History, for Hegel, is not a sequence of events produced by human decisions, natural causes, and accidents. It is the self-development of Spirit — the process by which Spirit comes to know itself as free. Each civilisation is a moment in this development: a particular, limited expression of Spirit's self-understanding that contains within itself the contradictions that will drive it toward the next moment. The movement is not mechanical but dialectical: Spirit externalises itself, encounters itself as alien, and returns to itself enriched.
Hegel organises world history into four great realms, each corresponding to a stage of Spirit's self-consciousness. The Oriental world (China, India, Persia) knows only that one is free — the despot. The Greek world knows that some are free — the citizens of the polis. The Roman world knows that citizens in general have rights, but freedom is still external and legal rather than inward.
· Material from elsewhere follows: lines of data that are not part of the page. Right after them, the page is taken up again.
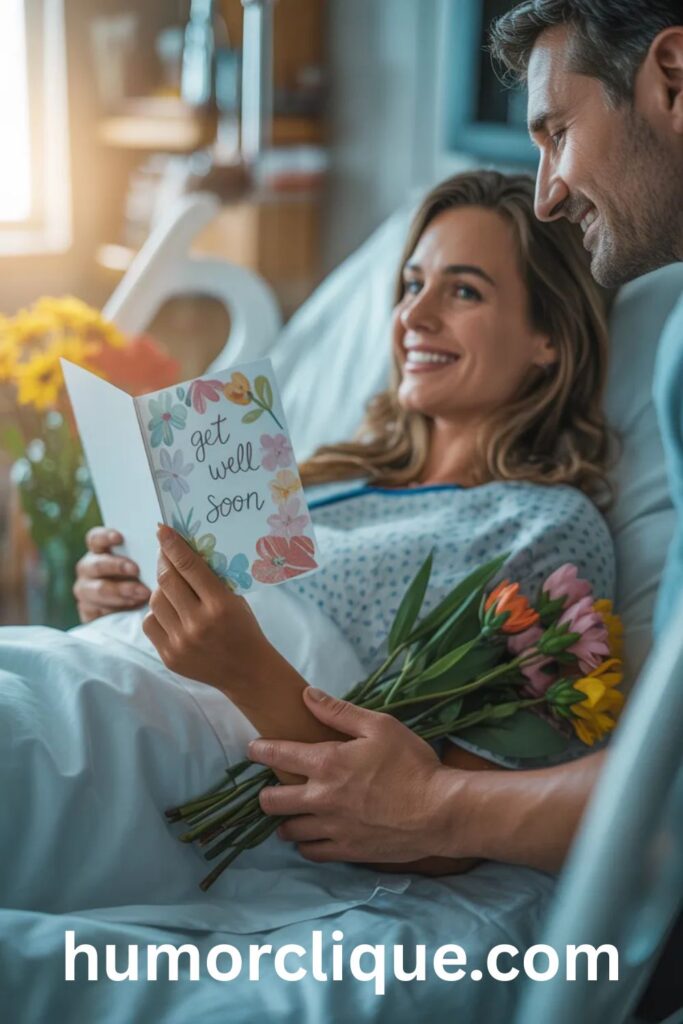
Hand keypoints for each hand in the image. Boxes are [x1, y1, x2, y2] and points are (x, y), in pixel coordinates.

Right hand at [74, 527, 150, 622]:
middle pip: (96, 564)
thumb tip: (161, 544)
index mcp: (99, 550)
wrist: (130, 613)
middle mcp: (88, 568)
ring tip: (143, 593)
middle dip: (117, 566)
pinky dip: (117, 608)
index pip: (95, 538)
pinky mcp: (87, 611)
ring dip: (121, 591)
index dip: (105, 536)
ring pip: (98, 589)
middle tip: (136, 570)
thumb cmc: (141, 578)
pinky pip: (99, 609)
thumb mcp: (141, 564)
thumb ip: (143, 554)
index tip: (120, 538)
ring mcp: (85, 590)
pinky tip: (133, 606)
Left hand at [142, 524, 266, 692]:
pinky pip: (150, 623)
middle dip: (163, 561)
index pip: (189, 567)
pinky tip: (170, 610)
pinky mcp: (169, 656)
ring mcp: (181, 642)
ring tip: (172, 585)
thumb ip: (211, 579)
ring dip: (161, 588)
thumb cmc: (243, 628)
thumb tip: (183, 550)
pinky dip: (158, 612)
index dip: (173, 545)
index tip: (162, 529)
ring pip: (155, 601)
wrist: (247, 672)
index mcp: (220, 605)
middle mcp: (198, 623)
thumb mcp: (235, 599)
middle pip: (167, 581)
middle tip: (164, 551)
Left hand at [249, 688, 461, 864]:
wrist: (439, 811)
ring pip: (289, 831)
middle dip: (265, 794)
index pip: (278, 756)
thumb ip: (340, 712)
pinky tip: (311, 836)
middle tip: (270, 788)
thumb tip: (308, 695)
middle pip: (272, 802)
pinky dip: (306, 844)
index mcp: (327, 763)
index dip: (259, 751)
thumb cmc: (412, 763)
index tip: (253, 749)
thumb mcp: (380, 726)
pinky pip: (311, 853)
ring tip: (290, 814)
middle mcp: (321, 798)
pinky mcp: (347, 851)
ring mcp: (332, 828)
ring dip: (285, 821)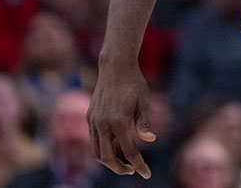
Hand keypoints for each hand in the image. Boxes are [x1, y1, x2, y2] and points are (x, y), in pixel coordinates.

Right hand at [88, 63, 156, 177]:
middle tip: (132, 170)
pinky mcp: (90, 116)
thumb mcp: (144, 102)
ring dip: (108, 160)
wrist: (115, 66)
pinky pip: (94, 139)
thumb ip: (144, 123)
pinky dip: (103, 148)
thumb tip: (150, 140)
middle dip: (119, 168)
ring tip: (123, 161)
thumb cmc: (134, 83)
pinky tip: (115, 145)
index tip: (146, 174)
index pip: (129, 152)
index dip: (139, 165)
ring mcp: (94, 120)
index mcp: (119, 121)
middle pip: (106, 158)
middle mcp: (103, 123)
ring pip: (96, 151)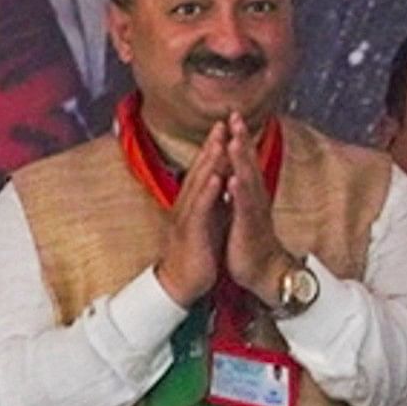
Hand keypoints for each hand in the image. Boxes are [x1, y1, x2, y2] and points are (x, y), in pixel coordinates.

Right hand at [152, 120, 231, 309]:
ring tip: (220, 140)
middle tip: (222, 122)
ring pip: (198, 184)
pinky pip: (200, 209)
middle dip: (211, 145)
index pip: (203, 169)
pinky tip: (215, 177)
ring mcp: (186, 217)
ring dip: (209, 162)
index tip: (225, 125)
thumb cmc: (197, 251)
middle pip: (199, 169)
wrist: (181, 283)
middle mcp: (186, 204)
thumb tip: (222, 182)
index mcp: (193, 201)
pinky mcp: (191, 232)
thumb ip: (213, 200)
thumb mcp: (207, 220)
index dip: (213, 147)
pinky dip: (208, 192)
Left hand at [219, 116, 297, 301]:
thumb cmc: (250, 241)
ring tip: (235, 140)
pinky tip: (233, 180)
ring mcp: (253, 211)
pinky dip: (238, 193)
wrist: (264, 271)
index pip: (244, 161)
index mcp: (250, 193)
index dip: (238, 138)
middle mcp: (255, 197)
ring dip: (242, 160)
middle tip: (235, 116)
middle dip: (242, 139)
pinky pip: (243, 207)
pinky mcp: (249, 226)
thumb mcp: (243, 211)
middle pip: (249, 163)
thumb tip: (232, 172)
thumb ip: (239, 191)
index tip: (231, 116)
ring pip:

The Germanic world, culminating in the modern Protestant state, finally knows that all are free — freedom as the universal principle of political life.
Hegel's framework has been subjected to devastating critique as a rationalisation of European imperialism. His relegation of African history to "pre-historical" and his subordination of Asian civilisations to mere precursors of European modernity reflect both the ignorance and the prejudice of his era. Postcolonial thinkers from Fanon to Spivak have argued that the World Spirit is a philosophical mask for European self-assertion. This critique is valid and cannot be set aside; but it need not entail rejecting every feature of Hegel's philosophy of history.
Hegel's World Spirit should be distinguished from his more specific concept of Volksgeist — the spirit of a particular people, the particular cultural and institutional shape that Spirit takes in a given nation at a given time. World Spirit is the movement through all Volksgeister, the trajectory in which each particular spirit is aufgehoben.